Swim (9:59) The Tinfoilman features an 825 yard swim in the University of Arizona pool. The race features 10 waves, with 30 athletes per wave, and 2 athletes per lane.I embraced the news as I planned for an even tougher threshold workout. My wave was up, the gun fired, and I took off down the lane. Surprisingly I had half a length gap on everyone - that is until I hit the wall - and then I found myself suddenly half a length behind. Now seeing as I don't believe in doing flip turns, and nor do I believe in pushing off the wall, I knew that I would sacrifice some time here. I can only imagine what it looks like from the pool deck, but based on the number of coaches that have watched me swim thru the years, I am pretty sure it is a horrid site - but hey it's Halloween!Bike (28:17) The bike is a relatively flat, 12-mile, 3-loop bike course around the U of A campus. The roads of this urban bike course go from smooth as glass to "hold on for dear life" rough, and they can be quite challenging with cars, dogs, and competitors to watch out for.The bike is where I expected my legs to be most fatigued and sadly they didn't disappoint. Nonetheless, I pedaled as fast as I could as I tried to close the gap on Ben. The power on the smoother sections was good at 330, but I couldn't put out any power on the bumpy sections and with all the turns the final power only came in at 279. In better news, as the laps rolled by the split differential was coming down. After the 1st lap it was at 1 minute, by the second lap it was down to 40 seconds, and when I rolled back into transition it was down to 20. This was all good, but I knew I needed a great run to win.

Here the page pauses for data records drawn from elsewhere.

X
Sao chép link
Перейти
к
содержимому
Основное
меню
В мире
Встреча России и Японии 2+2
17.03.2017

Run (17:17) I got back to transition, racked my bike, and swiftly put on my run shoes.  I had a GPS watch that I was going to use for data, but it served little purpose in trying to chase down a future Olympian.

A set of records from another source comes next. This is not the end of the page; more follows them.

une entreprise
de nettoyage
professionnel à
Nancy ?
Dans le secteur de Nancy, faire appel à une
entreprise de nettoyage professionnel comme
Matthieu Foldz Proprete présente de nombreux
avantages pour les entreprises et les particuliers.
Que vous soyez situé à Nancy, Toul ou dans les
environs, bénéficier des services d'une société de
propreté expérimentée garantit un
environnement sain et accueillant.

I took off on the run with the mindset that I was only 20 seconds down – surprisingly the legs felt pretty good.  It always amazes me how much fresher legs feel after short races than the longer races that I am accustom to.  On the downside, fresh legs means there are no excuses but to run fast.

The run is a flat 2-loop course that offers multiple opportunities to grab splits. That first opportunity came at about 1K and I was roughly 250 meters down.  Ben looked strong, but the gap didn’t seem unreasonable so I pressed hard.  I was flying by other participants from earlier waves but my gap to Ben was growing and the signature smile was fading to a grimace.  I continued down the homestretch and could only muster a faint “on your left” as I flew by participants.  I left it all on the table, but in the end I would finish nearly a minute and a half down.

Overall (55:34) I had my best swim ever swimming 825y in 9:59.  That may not impress many – but it continues to show that my swim work is paying off, and a strong swim is key to my success at the next level.  The bike was lacking today but I knew it would be and the run was on par.  Overall my time was 55:34 and good for second place and was a good minute faster than my race back in May at 56:37.